Heart Disease for dogs

Heart Disease for dogs

Although some heart diseases like heartworm disease can be resolved, most congenital, degenerative, and infectious heart diseases are chronic and will continue to develop once diagnosed. Circulation of the blood is the primary function of the heart. When the heart is diseased, a domino effect begins; the heart cannot pump blood throughout the body effectively, so the body begins to retain sodium, which forces the kidneys to retain water. All this is an attempt to ensure that each beat of the heart, although weaker, will push through a greater amount of blood. Unfortunately, fluid retention ends up straining the heart further and may compromise the function of the kidneys and liver.
Proper veterinary care and medication are essential, as is providing appropriate nutrition. Both the condition and some of the required treatments may cause a dog’s appetite to suffer, preventing necessary nutrition from getting in to do its job. Normal commercial diets often contain 500 percent or more of the recommended daily allowance of sodium to make them more palatable. The commercial diets for dogs with heart disease reduce the amount of sodium and are often based more on grains than meat, so there’s not much flavor to interest your dog in returning to the bowl. To make matters worse, when a dog does eat, increased urination flushes necessary proteins, vitamins, and minerals out of the body.
To complement veterinary care, a proper diet must help replenish nutrients and antioxidants in quantities sufficient enough to counter the body’s inability to absorb and retain them effectively. Here are a few special concerns:

  • Sodium should be reduced to correspond with the recommended daily allowance (.08 percent of the total dry matter weight) to help regulate fluid retention.
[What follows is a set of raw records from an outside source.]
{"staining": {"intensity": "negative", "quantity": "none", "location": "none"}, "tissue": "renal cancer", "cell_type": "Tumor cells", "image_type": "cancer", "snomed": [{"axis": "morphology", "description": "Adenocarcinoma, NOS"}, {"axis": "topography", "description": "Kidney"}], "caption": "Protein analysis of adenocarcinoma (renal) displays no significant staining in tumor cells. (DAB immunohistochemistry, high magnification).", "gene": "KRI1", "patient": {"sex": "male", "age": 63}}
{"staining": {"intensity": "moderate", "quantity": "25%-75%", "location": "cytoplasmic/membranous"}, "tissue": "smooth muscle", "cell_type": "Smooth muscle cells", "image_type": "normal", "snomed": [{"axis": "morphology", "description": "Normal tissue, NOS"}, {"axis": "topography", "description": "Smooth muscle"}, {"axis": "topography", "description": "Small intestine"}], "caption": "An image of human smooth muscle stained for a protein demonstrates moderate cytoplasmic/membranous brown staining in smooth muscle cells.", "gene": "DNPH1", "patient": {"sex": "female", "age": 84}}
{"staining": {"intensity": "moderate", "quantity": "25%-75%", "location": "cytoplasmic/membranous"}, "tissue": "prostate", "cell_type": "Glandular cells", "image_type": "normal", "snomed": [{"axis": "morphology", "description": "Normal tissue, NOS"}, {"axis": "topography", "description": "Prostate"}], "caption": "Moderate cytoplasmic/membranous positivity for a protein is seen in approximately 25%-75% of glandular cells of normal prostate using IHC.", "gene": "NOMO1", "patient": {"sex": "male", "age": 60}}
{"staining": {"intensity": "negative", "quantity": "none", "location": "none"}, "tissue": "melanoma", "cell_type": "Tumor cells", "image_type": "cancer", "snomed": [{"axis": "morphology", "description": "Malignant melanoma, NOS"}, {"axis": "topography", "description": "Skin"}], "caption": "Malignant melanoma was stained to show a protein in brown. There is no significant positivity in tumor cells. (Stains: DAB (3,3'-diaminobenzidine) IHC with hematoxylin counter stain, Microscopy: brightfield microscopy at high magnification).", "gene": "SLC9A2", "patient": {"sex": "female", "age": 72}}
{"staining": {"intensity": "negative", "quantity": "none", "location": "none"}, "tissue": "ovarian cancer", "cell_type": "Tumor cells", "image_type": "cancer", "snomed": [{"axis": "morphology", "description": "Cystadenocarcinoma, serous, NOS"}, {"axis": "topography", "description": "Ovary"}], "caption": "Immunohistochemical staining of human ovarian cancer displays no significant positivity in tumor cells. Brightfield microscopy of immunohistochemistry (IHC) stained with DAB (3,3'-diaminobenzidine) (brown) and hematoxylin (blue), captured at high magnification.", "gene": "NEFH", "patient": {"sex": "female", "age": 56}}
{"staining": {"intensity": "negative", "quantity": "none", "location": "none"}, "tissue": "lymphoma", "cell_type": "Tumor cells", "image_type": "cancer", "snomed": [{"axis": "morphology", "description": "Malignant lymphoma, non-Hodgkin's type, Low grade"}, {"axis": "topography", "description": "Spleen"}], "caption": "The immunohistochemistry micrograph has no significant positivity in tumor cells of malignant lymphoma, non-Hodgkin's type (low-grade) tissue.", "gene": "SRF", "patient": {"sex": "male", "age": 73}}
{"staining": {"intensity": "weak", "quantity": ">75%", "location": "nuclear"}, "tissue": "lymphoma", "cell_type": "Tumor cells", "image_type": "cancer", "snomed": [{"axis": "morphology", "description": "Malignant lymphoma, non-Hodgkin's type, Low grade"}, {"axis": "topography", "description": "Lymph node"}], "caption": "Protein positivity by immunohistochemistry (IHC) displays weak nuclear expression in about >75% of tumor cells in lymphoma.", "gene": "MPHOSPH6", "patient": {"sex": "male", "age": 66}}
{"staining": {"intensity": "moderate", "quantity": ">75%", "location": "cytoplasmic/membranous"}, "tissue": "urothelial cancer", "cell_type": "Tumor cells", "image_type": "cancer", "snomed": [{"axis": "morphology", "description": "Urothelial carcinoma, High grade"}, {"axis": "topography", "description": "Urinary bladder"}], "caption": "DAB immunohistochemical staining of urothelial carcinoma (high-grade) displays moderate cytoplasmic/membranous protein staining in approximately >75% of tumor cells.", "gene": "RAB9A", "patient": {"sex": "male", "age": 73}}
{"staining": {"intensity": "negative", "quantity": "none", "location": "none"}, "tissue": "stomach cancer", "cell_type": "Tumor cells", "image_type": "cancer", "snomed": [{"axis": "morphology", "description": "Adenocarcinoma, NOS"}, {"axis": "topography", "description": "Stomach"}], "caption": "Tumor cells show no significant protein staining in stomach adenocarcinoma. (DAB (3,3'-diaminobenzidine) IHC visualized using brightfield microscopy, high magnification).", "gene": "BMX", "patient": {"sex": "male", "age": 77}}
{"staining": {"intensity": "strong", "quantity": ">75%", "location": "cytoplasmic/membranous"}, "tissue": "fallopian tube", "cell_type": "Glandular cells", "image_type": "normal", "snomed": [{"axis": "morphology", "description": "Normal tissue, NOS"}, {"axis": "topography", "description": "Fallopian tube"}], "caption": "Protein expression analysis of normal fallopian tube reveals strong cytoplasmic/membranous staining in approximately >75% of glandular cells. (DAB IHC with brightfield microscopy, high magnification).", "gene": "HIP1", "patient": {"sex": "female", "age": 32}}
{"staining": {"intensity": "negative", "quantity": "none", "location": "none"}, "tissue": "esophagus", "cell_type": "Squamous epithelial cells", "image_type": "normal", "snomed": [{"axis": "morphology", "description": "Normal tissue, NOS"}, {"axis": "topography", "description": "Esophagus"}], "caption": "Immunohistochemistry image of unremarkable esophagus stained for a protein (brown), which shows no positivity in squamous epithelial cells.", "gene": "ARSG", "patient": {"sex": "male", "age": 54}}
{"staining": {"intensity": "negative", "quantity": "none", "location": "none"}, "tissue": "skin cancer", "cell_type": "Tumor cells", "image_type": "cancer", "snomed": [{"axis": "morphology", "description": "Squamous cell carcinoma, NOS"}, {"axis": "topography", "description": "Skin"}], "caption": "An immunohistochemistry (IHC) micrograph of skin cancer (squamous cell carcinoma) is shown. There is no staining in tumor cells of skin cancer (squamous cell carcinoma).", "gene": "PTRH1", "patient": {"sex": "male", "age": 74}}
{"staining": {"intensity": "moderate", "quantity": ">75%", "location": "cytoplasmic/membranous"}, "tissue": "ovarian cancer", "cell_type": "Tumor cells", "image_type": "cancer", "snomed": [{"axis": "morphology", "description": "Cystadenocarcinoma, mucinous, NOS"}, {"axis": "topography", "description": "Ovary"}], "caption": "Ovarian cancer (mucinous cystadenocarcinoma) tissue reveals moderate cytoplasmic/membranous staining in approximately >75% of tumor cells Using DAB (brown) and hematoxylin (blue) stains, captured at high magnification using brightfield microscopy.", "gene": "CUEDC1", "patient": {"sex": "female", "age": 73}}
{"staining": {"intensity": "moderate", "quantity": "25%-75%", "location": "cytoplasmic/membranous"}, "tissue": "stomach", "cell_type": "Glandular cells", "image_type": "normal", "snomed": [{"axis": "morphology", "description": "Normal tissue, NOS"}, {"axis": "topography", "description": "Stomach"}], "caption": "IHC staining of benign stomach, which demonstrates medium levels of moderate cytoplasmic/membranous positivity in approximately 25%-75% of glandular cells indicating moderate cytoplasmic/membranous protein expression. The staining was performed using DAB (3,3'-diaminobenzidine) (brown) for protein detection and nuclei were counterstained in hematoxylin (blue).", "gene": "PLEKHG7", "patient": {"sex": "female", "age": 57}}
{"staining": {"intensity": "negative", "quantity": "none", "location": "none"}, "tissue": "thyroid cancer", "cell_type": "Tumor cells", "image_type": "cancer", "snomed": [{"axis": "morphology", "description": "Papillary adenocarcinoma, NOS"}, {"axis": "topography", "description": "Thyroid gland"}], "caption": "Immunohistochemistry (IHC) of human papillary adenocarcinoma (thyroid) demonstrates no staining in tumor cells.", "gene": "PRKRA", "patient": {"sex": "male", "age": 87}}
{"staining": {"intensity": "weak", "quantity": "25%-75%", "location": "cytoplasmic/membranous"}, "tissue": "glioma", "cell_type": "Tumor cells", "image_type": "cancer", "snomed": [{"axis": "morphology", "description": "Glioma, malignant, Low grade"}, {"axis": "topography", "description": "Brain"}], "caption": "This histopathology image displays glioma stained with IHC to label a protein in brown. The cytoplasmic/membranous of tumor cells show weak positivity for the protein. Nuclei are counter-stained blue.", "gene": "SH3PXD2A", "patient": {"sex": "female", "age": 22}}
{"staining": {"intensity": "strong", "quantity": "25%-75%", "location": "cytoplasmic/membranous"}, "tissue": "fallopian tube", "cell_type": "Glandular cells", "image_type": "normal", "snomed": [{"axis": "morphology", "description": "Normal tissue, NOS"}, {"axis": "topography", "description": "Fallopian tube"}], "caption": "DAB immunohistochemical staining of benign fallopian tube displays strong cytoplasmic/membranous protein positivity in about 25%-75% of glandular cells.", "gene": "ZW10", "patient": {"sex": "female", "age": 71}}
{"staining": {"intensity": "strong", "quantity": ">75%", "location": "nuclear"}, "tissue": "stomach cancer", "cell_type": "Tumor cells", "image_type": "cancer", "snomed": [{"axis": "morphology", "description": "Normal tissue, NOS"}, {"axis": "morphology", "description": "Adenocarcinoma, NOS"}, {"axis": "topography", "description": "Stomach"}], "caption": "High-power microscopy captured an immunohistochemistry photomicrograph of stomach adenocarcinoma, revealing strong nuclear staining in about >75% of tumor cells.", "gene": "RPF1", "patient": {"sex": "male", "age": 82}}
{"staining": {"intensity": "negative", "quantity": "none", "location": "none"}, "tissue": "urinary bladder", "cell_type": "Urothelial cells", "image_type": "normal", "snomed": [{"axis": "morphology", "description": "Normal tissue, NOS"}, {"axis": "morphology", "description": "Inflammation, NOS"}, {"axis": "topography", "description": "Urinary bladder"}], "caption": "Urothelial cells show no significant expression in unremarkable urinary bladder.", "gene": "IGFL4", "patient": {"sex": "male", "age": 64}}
In the recipes that follow, we’ll add flavor using foods like liver instead of salt.
  • L-carnitine, a protein, helps metabolize fats for energy. Although the kidneys normally synthesize the L-carnitine required from other proteins (methionine and lysine), when sufficient levels of vitamins and minerals (B3, B6, C, and iron) are present, the kidneys are plenty busy filtering all the fluid in the body, and vitamins and minerals are not being kept in reserve. Your veterinarian may suggest supplementation, but we can also supplement by using one of the best sources of L-carnitine: red meat (¼ pound of ground beef supplies more than 100 mg of L-carnitine).
  • Potassium helps to maintain the body’s balance of fluid and electrolytes. Low-sodium diets and the extra work of the kidneys often deplete potassium, so we’ll use potatoes, spinach, and the salt substitute potassium chloride to bring levels back up.
  • Magnesium is essential to every cell in the body to maintain the balance of vitamins and minerals, enable enzyme functions, and regulate the composition of bones. Spinach is a great food source here as well.
  • B vitamins are water-soluble and therefore often lost through urination, so we need to ensure an adequate supply is presented in the diet with foods like nutritional yeast, liver, and sardines.
  • Balancing out nutritional needs is essential, so a vitamin supplement should be added after the food has been prepared. Including supplements as part of the process in making the food, rather than giving them as a daily occurrence, will be easier on both you and your pet.
  • If your dog is overweight, reducing calories is also important. Excess weight causes the heart to pump blood through a lot of extra tissue and fat. When your dog trims down, each heartbeat becomes more effective. The chicken and rice meal is designed for dogs with a normal appetite who also needs to lose a few pounds. If your dog is less than enthusiastic about the food bowl, the beef and yams meal will entice him and pack nutrition in as little volume as possible so that every bite will count.
  • The body’s use of water is troublesome, but with the proper diet and veterinary care, equilibrium can be achieved. Always be sure to have plenty of water available, preferably distilled or filtered to ensure purity. Tap water that is filtered through a water softener should not be used because of the sodium used in the filtration process.
  • Many dogs have the unfortunate complication of both kidney disease and heart disease. If this is the case with your dog, follow the recipes for kidney disease instead.